The first message in the thread, titled “Amazing discovery for our next volume!” was from Quinn, who’d had the great idea to start the Data-Sitters Club in the first place. The DSC is a group of scholars that are creating a digital humanities guide to computational text analysis by building and analyzing a corpus of the Baby-Sitters Club books, and I was the last member to join before we launched a few months ago (there’s more about all the members of the gang and our history in Chapter 2). Quinn asked me to be part of the DSC because of my background in children’s literature and childhood studies, and because of my digital humanities-friendliness as the director of the Center for Experimental Humanities at Bard College. But not particularly for my data mining experience, because it’s not something I usually do! Everyone in the DSC was so nice, and I already knew some of the other members from before, but already I was feeling out of place.
The emails I was reading were about some findings that Quinn had made when comparing the Baby-Sitters Club books she found online, with the more recently released versions we digitized through scanning and optical character recognition (OCR). These findings showed that the supposedly same books often had a lot of differences. Katia, another DSC member, helped build these two collections of Baby-Sitters Club books, and you can read about the process of corpus-building and some of the discrepancies in Katia and the Phantom Corpus.
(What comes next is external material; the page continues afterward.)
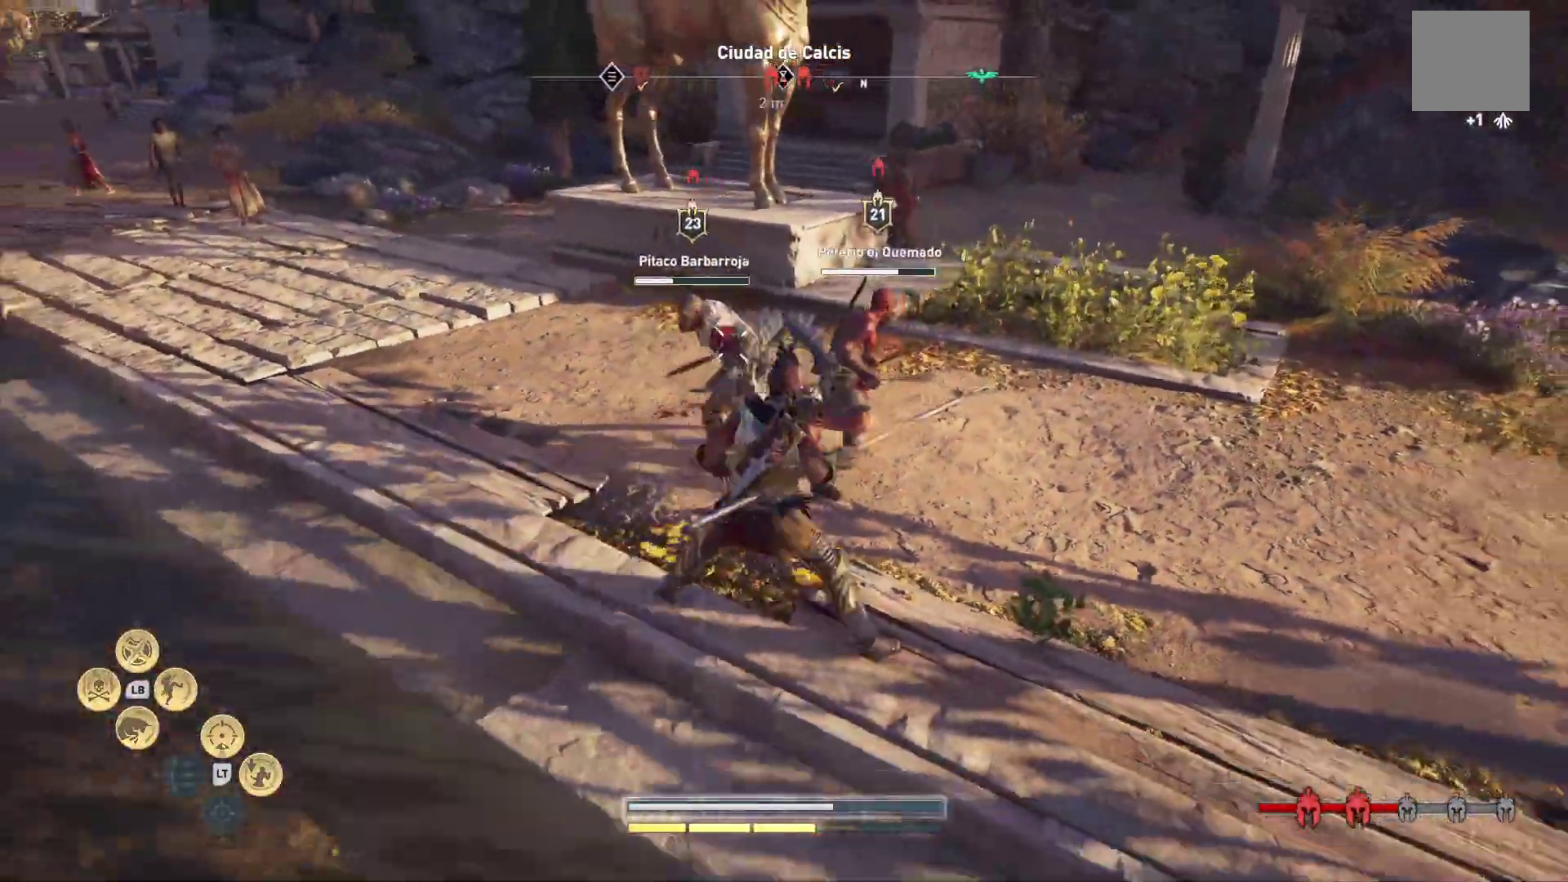
{"dt_ms": 500, "buttons": [], "left_stick": "right", "right_stick": "center", "events": [[167, "left_stick", "right"], [217, "X", "up"]]}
Now everyone in the email thread was gushing about how interesting it was to see content changes that seemed to reflect updated expectations, norms, and day-to-day realities: for example, swapping twenty-first century technologies and fashions for the 80s and 90s ones in the original books. Think “styled” hair instead of “permed” hair, “player” instead of “VCR,” and amounts of money removed or updated to account for inflation. (Granted, the lack of metadata for the versions Quinn found online mean we can’t know conclusively that they’re the originals, or even older than the more recent versions we digitized, but it sure looked that way.) I was happy to see the team so enthusiastic and united, but the problem was…the findings weren’t surprising to me at all.
Children’s publishing has a long history of revising texts to keep up with changing social norms, especially since books for kids have always been seen as instructional (even didactic and, some claim, “civilizing”), as well as entertaining. And since children’s books are overwhelmingly written, published, and bought by adults – most of whom care a LOT about what kids are reading and thinking about – there have always been adult eyeballs on children’s literature and calls to take out or change “inappropriate” material. One old-school version of this is the differences between the first edition of the Brothers Grimm’s Children’s and Household Tales in 1812 and the “definitive” version in 1857, where the stories were dramatically edited to make them more “suitable” (less violent, sexual, and pagan) for children. They did this even though the original project was supposed to be a folk record of deep-rooted national tales, not necessarily an influence on modern youth! But from the late eighteenth century on, if you say any cultural object is “for children,” it automatically sets off all kinds of appropriateness radars.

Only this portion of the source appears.